* _Task brief_
Each line in the entries below that holds the word "retraite" belongs in the answer.

Saved entries:
[Start of section]

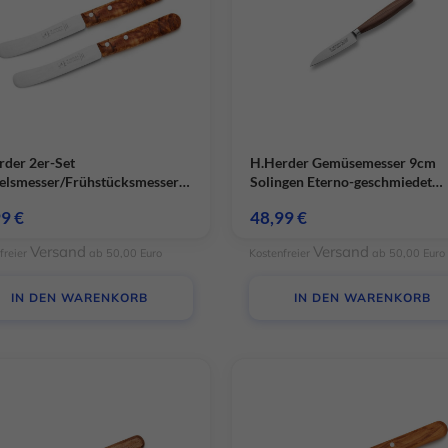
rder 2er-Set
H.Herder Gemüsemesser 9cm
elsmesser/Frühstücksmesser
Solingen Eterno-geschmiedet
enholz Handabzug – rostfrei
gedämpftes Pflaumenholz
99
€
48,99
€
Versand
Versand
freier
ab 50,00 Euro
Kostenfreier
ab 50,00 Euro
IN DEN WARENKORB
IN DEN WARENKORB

[End of section]
[Start of section]

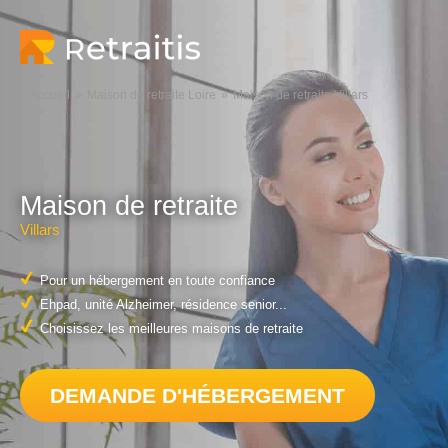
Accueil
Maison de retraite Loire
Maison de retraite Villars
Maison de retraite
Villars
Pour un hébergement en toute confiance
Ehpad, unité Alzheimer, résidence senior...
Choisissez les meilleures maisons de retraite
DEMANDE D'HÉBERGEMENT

[End of section]

* _Written answer_
Maison de retraite Loire
Maison de retraite Villars
Maison de retraite
Choisissez les meilleures maisons de retraite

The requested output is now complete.